Your code parses the arguments, executes the function, and makes a second API request. This request appends two new messages to the conversation: (1) the assistant's message containing the tool_calls (exactly as the API returned it), and (2) a message with role: "tool", the tool_call_id linking it to the original request, and the function's return value as content. The LLM receives this updated conversation and generates its next response — which might be a text reply to the user, or another tool call.
The tool_call_id is critical. When the LLM requests multiple tools in parallel (which both OpenAI and Anthropic support), you need to match each result to the correct request. Without the ID, the LLM would not know which result belongs to which call. This is also why the assistant message with tool_calls must be included verbatim — the API uses it to maintain conversation coherence.
The dispatch pattern
Once you understand the API mechanics, the implementation pattern is almost anticlimactic. Tool dispatch is a dictionary lookup: tools[name](**args). You define your functions in a Python dict, look up by the name the LLM returned, and call the function with the arguments the LLM provided. Three lines of code.
This is the same pattern as an Express.js router mapping paths to handlers, a Redux reducer mapping action types to state transitions, or a command dispatcher mapping command names to handler functions. It is one of the oldest patterns in software engineering. LangChain's @tool decorator builds this dict for you. CrewAI's tool registration does the same thing. AutoGen's function map is the same thing. They all resolve to a dictionary of name-to-function mappings.

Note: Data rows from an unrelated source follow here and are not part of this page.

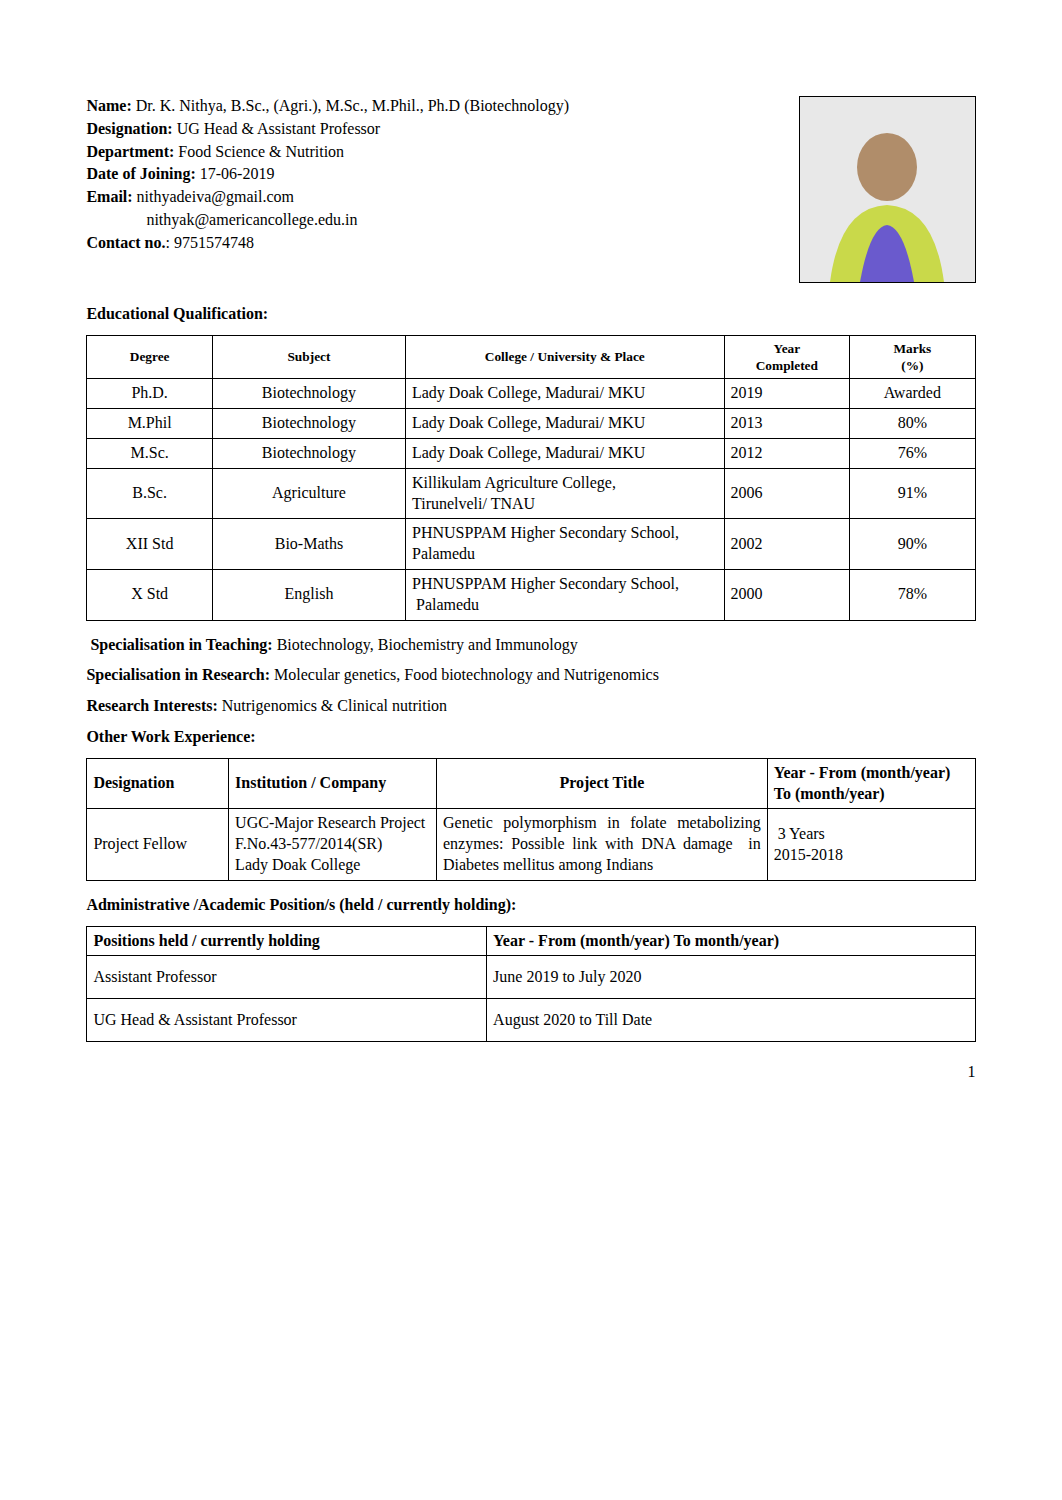Name: Dr. K. Nithya, B.Sc., (Agri.), M.Sc., M.Phil., Ph.D (Biotechnology)
Designation: UG Head & Assistant Professor
Department: Food Science & Nutrition
Date of Joining: 17-06-2019
Email: nithyadeiva@gmail.com
nithyak@americancollege.edu.in
Contact no.: 9751574748
Educational Qualification:
| Degree | Subject | College / University & Place | Year Completed | Marks (%) |
| --- | --- | --- | --- | --- |
| Ph.D. | Biotechnology | Lady Doak College, Madurai/ MKU | 2019 | Awarded |
| M.Phil | Biotechnology | Lady Doak College, Madurai/ MKU | 2013 | 80% |
| M.Sc. | Biotechnology | Lady Doak College, Madurai/ MKU | 2012 | 76% |
| B.Sc. | Agriculture | Killikulam Agriculture College, Tirunelveli/ TNAU | 2006 | 91% |
| XII Std | Bio-Maths | PHNUSPPAM Higher Secondary School, Palamedu | 2002 | 90% |
| X Std | English | PHNUSPPAM Higher Secondary School, Palamedu | 2000 | 78% |
Specialisation in Teaching: Biotechnology, Biochemistry and Immunology
Specialisation in Research: Molecular genetics, Food biotechnology and Nutrigenomics
Research Interests: Nutrigenomics & Clinical nutrition
Other Work Experience:
| Designation | Institution / Company | Project Title | Year - From (month/year) To (month/year) |
| --- | --- | --- | --- |
| Project Fellow | UGC-Major Research Project F.No.43-577/2014(SR) Lady Doak College | Genetic polymorphism in folate metabolizing enzymes: Possible link with DNA damage in Diabetes mellitus among Indians | 3 Years 2015-2018 |
Administrative /Academic Position/s (held / currently holding):
| Positions held / currently holding | Year - From (month/year) To month/year) |
| --- | --- |
| Assistant Professor | June 2019 to July 2020 |
| UG Head & Assistant Professor | August 2020 to Till Date |
1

The practical implication: you do not need a framework to do tool dispatch. A plain Python dict is sufficient for most use cases. Where frameworks add value is in the surrounding infrastructure — argument validation, error handling, retry logic, and observability. But the core dispatch? It is a dict lookup. Knowing this helps you evaluate whether a framework's tool abstraction is giving you something you need, or wrapping something trivial in unnecessary complexity. If your agent has three tools, a dict is fine. If it has thirty tools with complex validation rules and shared state, a framework's tool registry might earn its keep.
Multi-step tool use
The real power of tool calling is not a single function invocation — it is the loop. The LLM calls a tool, sees the result, reasons about it, and decides whether to call another tool or respond to the user. This is the agent loop: a while loop that runs until the LLM stops requesting tools.
Consider a concrete example. A user asks "What is the weather in Tokyo and New York?" The LLM sees it has a get_weather tool. It emits two parallel tool calls: get_weather(city="Tokyo") and get_weather(city="New York"). Your code executes both, sends the results back. The LLM sees both results and composes a natural language response comparing the two cities. Three API round-trips: the initial request, the tool results, and the final response.
Now consider a more complex case. A user asks "Find the cheapest flight from SFO to NRT next Tuesday." The LLM calls search_flights, gets a list of options, calls get_flight_details on the cheapest one, sees the result has a layover, calls get_layover_info, and finally responds with a complete summary. Each step depends on the previous result. The LLM is driving the control flow, but your code executes every step. Claude searching your codebase works exactly this way — search, read a file, search again, read another file, synthesize. The loop is the agent. Everything else is plumbing.